Como pasa en los viajes, hay tantas cosas que ver que se termina echando el tiempo encima. ¡Vamos, corriendo, al teleférico! El teleférico petao, con una cola que llegaba a Lima. ¡Bajemos por la cuesta, que llegaremos antes abajo que a la cabina! dice el animoso de Manolo. Todos corriendo hacia la cuesta. Hacia la cuesta de los burros. Habría ristras de burros, atados entre sí, que subían y bajaban con gente encima. A veces la cuesta era tan estrecha que las barrigas de los burros que subían chocaban con las de los que bajaban. Y nosotros corriendo en mitad. ¡Vamos, vamos, que perdemos la lancha! ¡aahhhh, me he quedado atrapada entre la pared y los burros, no me puedo mover! A esa hora del día la cuesta estaba alfombrada de todas las cacas y pises de los burros y un poco de paja también, eso sí, una alfombra mullida, caliente, húmeda y aromática. Pero no resultaba nada bucólico correr por allí. ¡Vamos, vamos!... Pili, ¿dónde se ha metido Pili otra vez? Pili se había escurrido en un escalón y se había pegado un buen culetazo, gracias a Dios amortiguado por una considerable boñiga. El vestido ibicenco y vaporoso iba tomando cuerpo. Y color. Pero bueno, ¡si eran diez minutos para subir y llevamos veinte de bajada y el mar está a hacer puñetas! Más cuesta de piedra en zigzag. Ni un clarito entre los burros. Y un calor sofocante. Y unos efluvios….Ya no sabe uno si no puede respirar por el aplastamiento de los burros o por los 40º C a la sombra. ¡Vamos, vamos! Me doy la vuelta a ver por dónde anda mi madre… y sí, anda detrás, chorreando, como un grifo. ¡Santo Cielo, le ha dado un yuyu! ¿Mamaaaaá, estás bien? Sí, estoy cocida, me he echado la botella de agua por la cabeza. A estas alturas el vestido ya tenía bastante consistencia… ¡Vamos, que perdemos el barco! ¡Cuarenta minutos!....

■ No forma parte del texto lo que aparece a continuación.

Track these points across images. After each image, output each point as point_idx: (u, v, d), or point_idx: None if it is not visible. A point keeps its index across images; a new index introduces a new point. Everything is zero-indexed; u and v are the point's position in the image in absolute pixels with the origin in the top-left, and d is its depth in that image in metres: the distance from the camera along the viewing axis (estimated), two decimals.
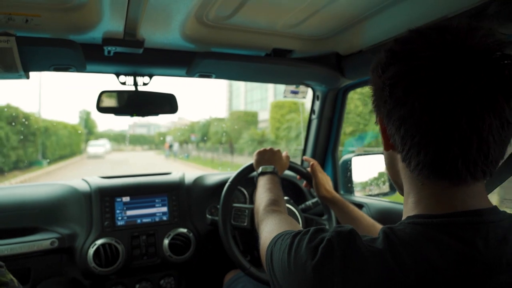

Llegamos a coger la última lancha in extremis. Y llegamos a la pequeña manifestación que se forma en la puerta los ascensores al volver de las excursiones a última hora, haciendo gala de toda la dignidad de la que uno es capaz, teniendo en cuenta que nuestro olor y nuestro color iban a la par con los de nuestros amigos los burros y que nuestras narices eran unos vistosos floreros de paja sucia. Mis zapatillas de esparto fueron directamente a la basura envueltas en media docena de bolsas y el vestido blanco, ibicenco y vaporoso no recuperó nunca su glamour.
Después nos enteramos que Bado, el hermano de Adolfo, es un deportista profesional, corre la maratón, hace triatlón y no se cuantísimas cosas más.